**What this task involves**: Repeat the records below exactly, leaving out every picture.

-- Data supplied follows --

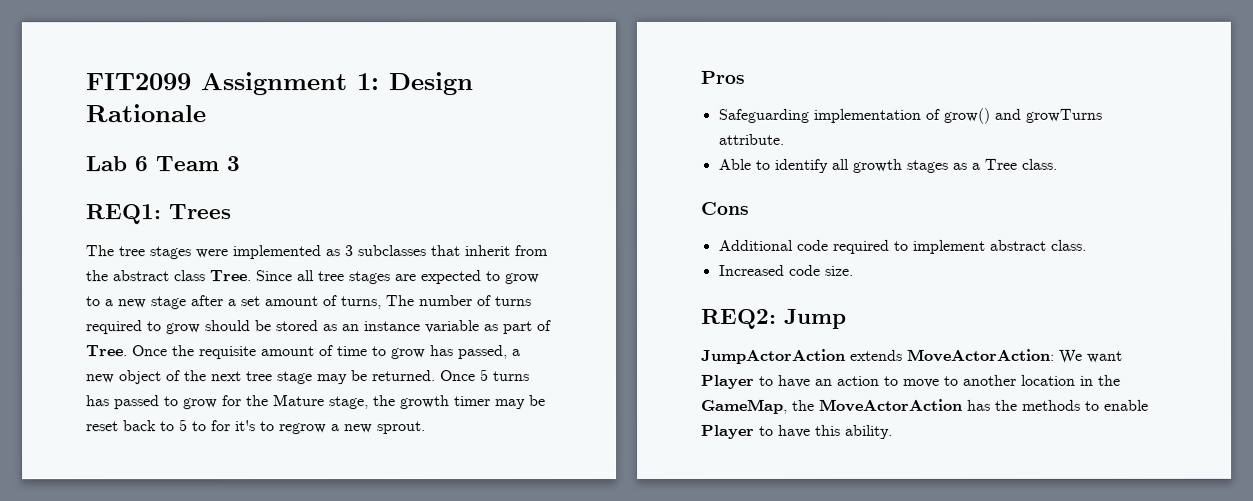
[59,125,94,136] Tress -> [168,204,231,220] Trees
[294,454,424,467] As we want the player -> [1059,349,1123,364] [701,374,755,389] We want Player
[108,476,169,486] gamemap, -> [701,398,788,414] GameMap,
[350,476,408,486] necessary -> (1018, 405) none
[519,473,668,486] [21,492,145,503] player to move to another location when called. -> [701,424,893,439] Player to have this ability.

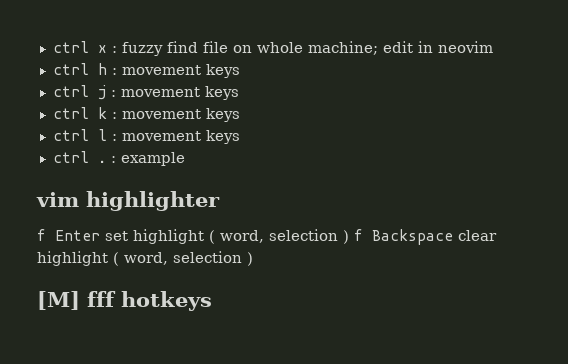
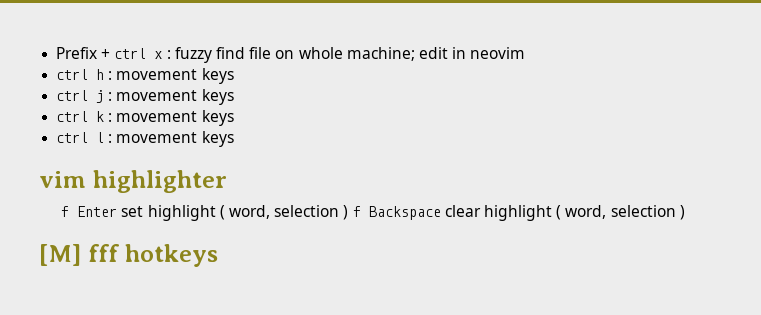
(52, 47) none -> [56,47,111,59] Prefix +
[52,151,185,166] // ctrl . : example -> (234, 139) none

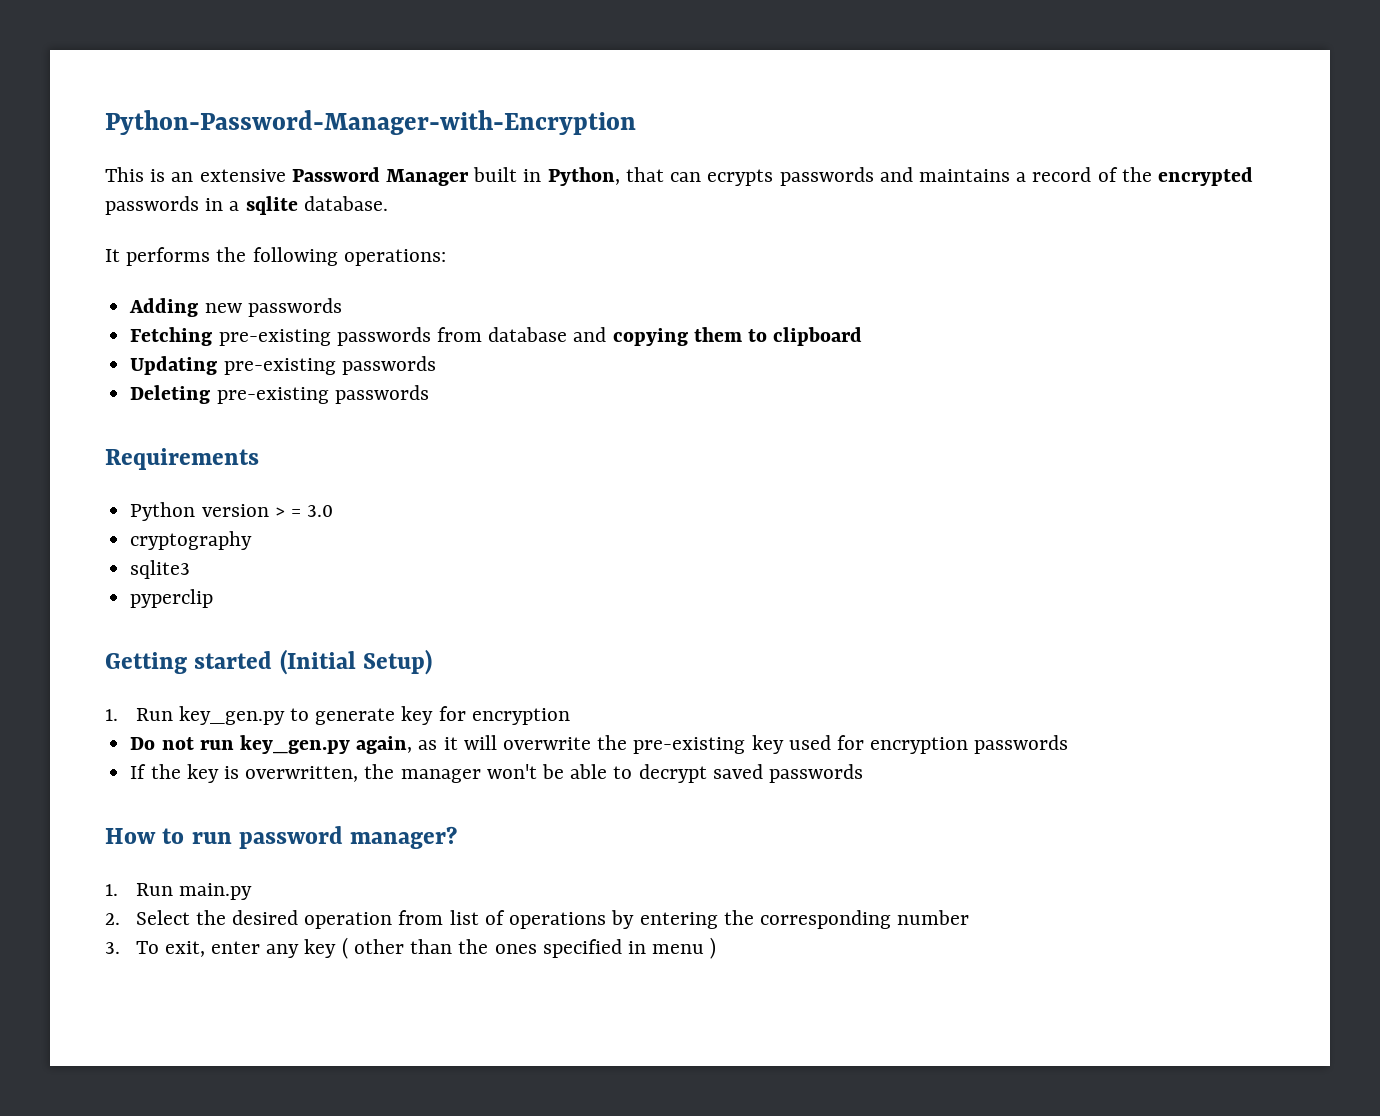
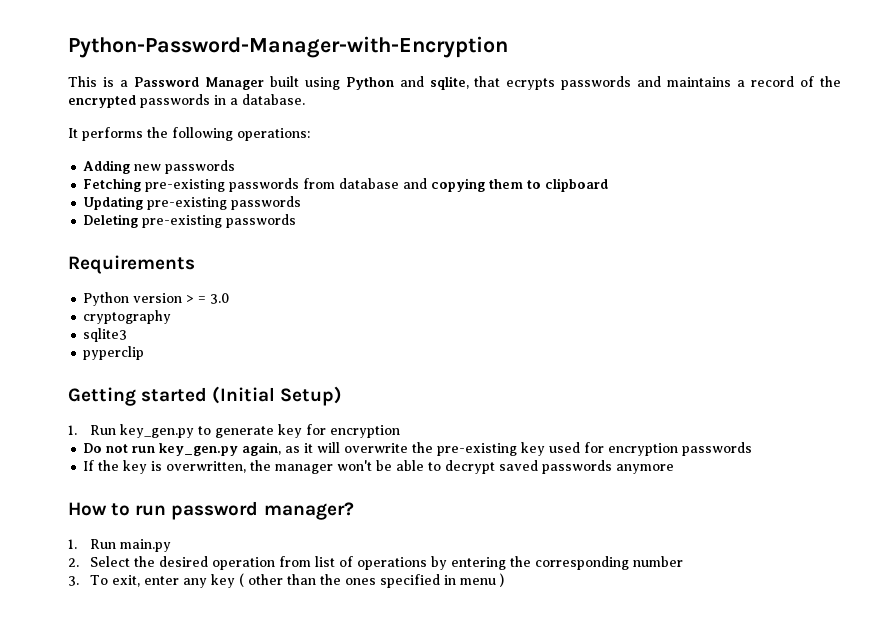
[171,169,286,182] an extensive -> [119,80,128,87] a
[523,167,702,186] in Python, that can -> [304,76,501,90] using Python and sqlite, that
[245,196,298,215] sqlite -> (238, 101) none
(864, 773) none -> [616,464,675,474] anymore

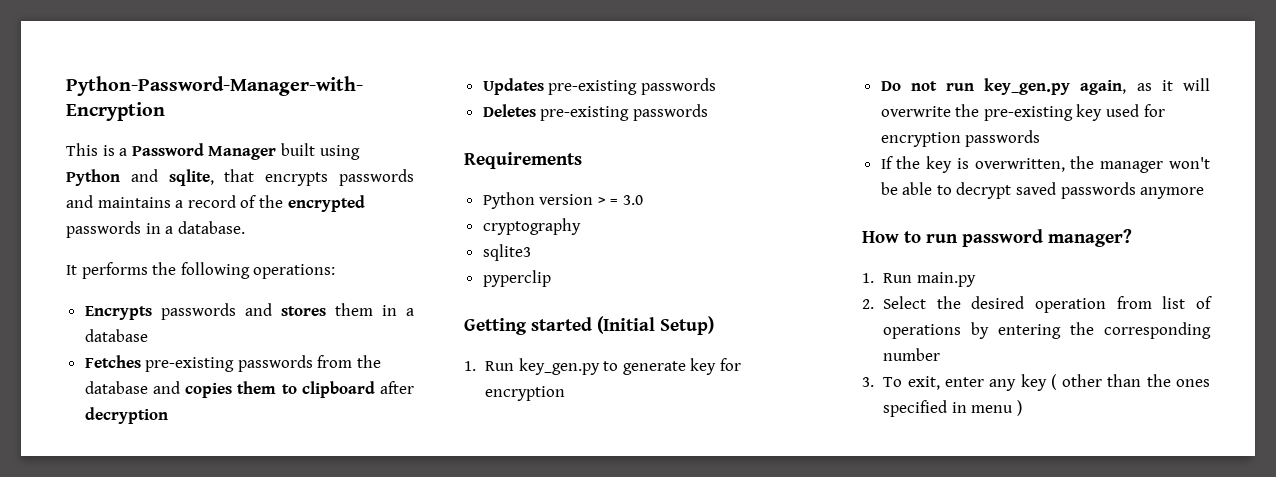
[506,78,556,90] ecrypts -> [265,172,329,186] encrypts
[83,160,236,174] [83,178,142,192] Adding new passwords // Fetching -> [84,303,415,320] [84,329,148,342] [84,355,141,368] Encrypts passwords and stores them in a database // Fetches
(336, 183) none -> [357,355,382,368] the
[431,178,486,192] copying -> [185,383,233,398] copies
[83,196,302,210] [83,214,139,228] // Updating pre-existing passwords // Deleting -> [379,381,414,394] [84,407,168,424] [482,78,716,95] [482,104,536,117] after decryption // Updates pre-existing passwords // Deletes

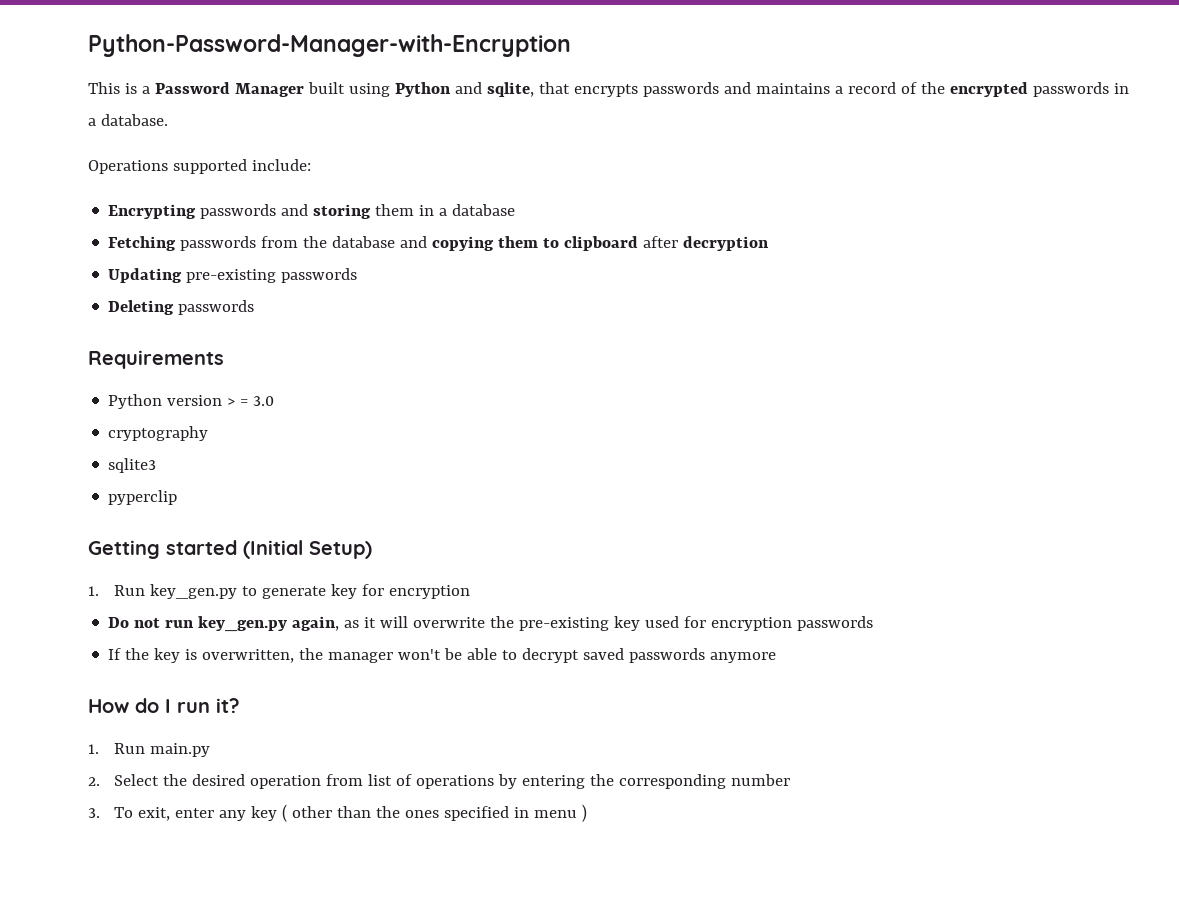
[66,262,336,279] [84,303,326,320] It performs the following operations: // Encrypts passwords and stores -> [88,159,311,174] [108,204,372,219] Operations supported include: // Encrypting passwords and storing
[84,355,235,372] Fetches pre-existing -> [108,236,177,251] Fetching
[185,383,233,398] copies -> [432,236,495,251] copying
[482,78,716,95] [482,104,630,121] Updates pre-existing passwords // Deletes pre-existing -> [108,268,358,283] [108,300,175,315] Updating pre-existing passwords // Deleting
[904,229,1132,247] to run password manager? -> [135,698,240,713] do I run it?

-- Data supplied concluded --

**Output**:
[59,125,94,136] Tress -> [168,204,231,220] Trees
[294,454,424,467] As we want the player -> [1059,349,1123,364] [701,374,755,389] We want Player
[108,476,169,486] gamemap, -> [701,398,788,414] GameMap,
[350,476,408,486] necessary -> (1018, 405) none
[519,473,668,486] [21,492,145,503] player to move to another location when called. -> [701,424,893,439] Player to have this ability.

(52, 47) none -> [56,47,111,59] Prefix +
[52,151,185,166] // ctrl . : example -> (234, 139) none

[171,169,286,182] an extensive -> [119,80,128,87] a
[523,167,702,186] in Python, that can -> [304,76,501,90] using Python and sqlite, that
[245,196,298,215] sqlite -> (238, 101) none
(864, 773) none -> [616,464,675,474] anymore

[506,78,556,90] ecrypts -> [265,172,329,186] encrypts
[83,160,236,174] [83,178,142,192] Adding new passwords // Fetching -> [84,303,415,320] [84,329,148,342] [84,355,141,368] Encrypts passwords and stores them in a database // Fetches
(336, 183) none -> [357,355,382,368] the
[431,178,486,192] copying -> [185,383,233,398] copies
[83,196,302,210] [83,214,139,228] // Updating pre-existing passwords // Deleting -> [379,381,414,394] [84,407,168,424] [482,78,716,95] [482,104,536,117] after decryption // Updates pre-existing passwords // Deletes

[66,262,336,279] [84,303,326,320] It performs the following operations: // Encrypts passwords and stores -> [88,159,311,174] [108,204,372,219] Operations supported include: // Encrypting passwords and storing
[84,355,235,372] Fetches pre-existing -> [108,236,177,251] Fetching
[185,383,233,398] copies -> [432,236,495,251] copying
[482,78,716,95] [482,104,630,121] Updates pre-existing passwords // Deletes pre-existing -> [108,268,358,283] [108,300,175,315] Updating pre-existing passwords // Deleting
[904,229,1132,247] to run password manager? -> [135,698,240,713] do I run it?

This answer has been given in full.